Personally, so much – it was an incredible privilege to work on Saltsea Chronicles, so early in the project, with a team of excellent writers in a supportive, forward-thinking studio. Seeing your ideas – your characters, conversations, locales be brought to life so deftly is amazing.
But enough about me. Some takeaways for you, if you’re reading this thinking of running a similar process or learning from it in general.
- Do hire a writer for your game, it’s worth it, I promise
- Do design processes which adhere to your aims, and which are complementary to the needs of your team. So, for example, it was important to us to: 1. be able to recruit widely because of our aims with the writing (we wanted YA, SF and interdisciplinary perspectives); 2. to diversify our pool of potential writers so we had lots of perspectives to inform the world building, and finally; 3. because a very high priority was excellent dialogue skills (meaning that we recruited with that in mind regardless of disciplinary background). In that context we went beyond game writers in our recruitment, but because of that we needed to shape our tools and processes around people with little to no games writing experience. Therefore...
- Do think carefully about how you work with writers from outside of games. While games writing is a very discipline-specific skill, it is something that – with support – writers from other disciplines can learn! Most of all you need to work carefully on the systems of onboarding and training – to not just hope it's picked up, rather to specifically support the development of disciplinary-specific tools, craft etc. Some writing skills can be transferable, but you do need someone taking care of how the writing is integrated into the design of the game (narrative design – in this case we kept that off the plates of the writers and Hannah & Char led as CD & Story Lead), and you do need writers willing to and interested in learning and developing in the context of games (a film writer e.g. can't come in and expect to still write in the same way, they need to be interested in and eager to develop). So – we're not saying a film or theatre or novel writer can instantly become a game writer, but we did design a system of onboarding, documentation and recruitment which skilled our writers up so we had access to that wider pool that met our other aims.
- Do, therefore, train ‘non games writers’ on what it means to write for a game, and make sure, if you have a writers room, there is someone there with experience and time to support them with documentation, tools, and other support.

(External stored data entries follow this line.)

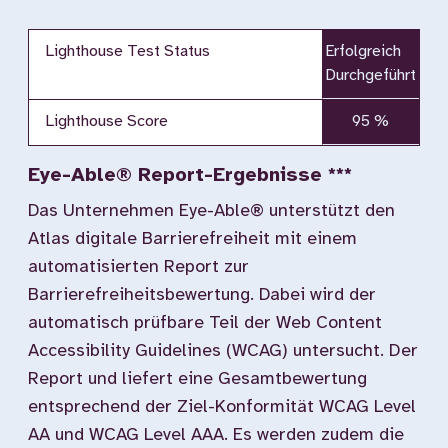
Lighthouse Test Status
Erfolgreich
Durchgeführt
Lighthouse Score
95 %
Eye-Able® Report-Ergebnisse ***
Das Unternehmen Eye-Able® unterstützt den
Atlas digitale Barrierefreiheit mit einem
automatisierten Report zur
Barrierefreiheitsbewertung. Dabei wird der
automatisch prüfbare Teil der Web Content
Accessibility Guidelines (WCAG) untersucht. Der
Report und liefert eine Gesamtbewertung
entsprechend der Ziel-Konformität WCAG Level
AA und WCAG Level AAA. Es werden zudem die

- Don’t think that forms, format and processes run at odds with the creative process – they most often enable it.
- Do keep track of all your detailed ideas, your characters and your locations. Consistency is not only makes your game stronger, it’s a time saver for your team. Don't spend too much time setting it up though. Worldbuilding could go on forever. Build the parameters, and then if you need more questions answered, discover them in the process.
- Don’t be precious. Ideas and minds change. That’s what makes them great. It's better to have pillars and structure for finding the work than it is a 'finished vision' for a product guiding a process.
I hope you enjoyed this insight into how the story team worked together to produce the story work on Saltsea Chronicles, and hopefully all of this is invisible to you when you play! We can't wait to hear the stories you discover, the people you meet, and the pathways you chart when you play.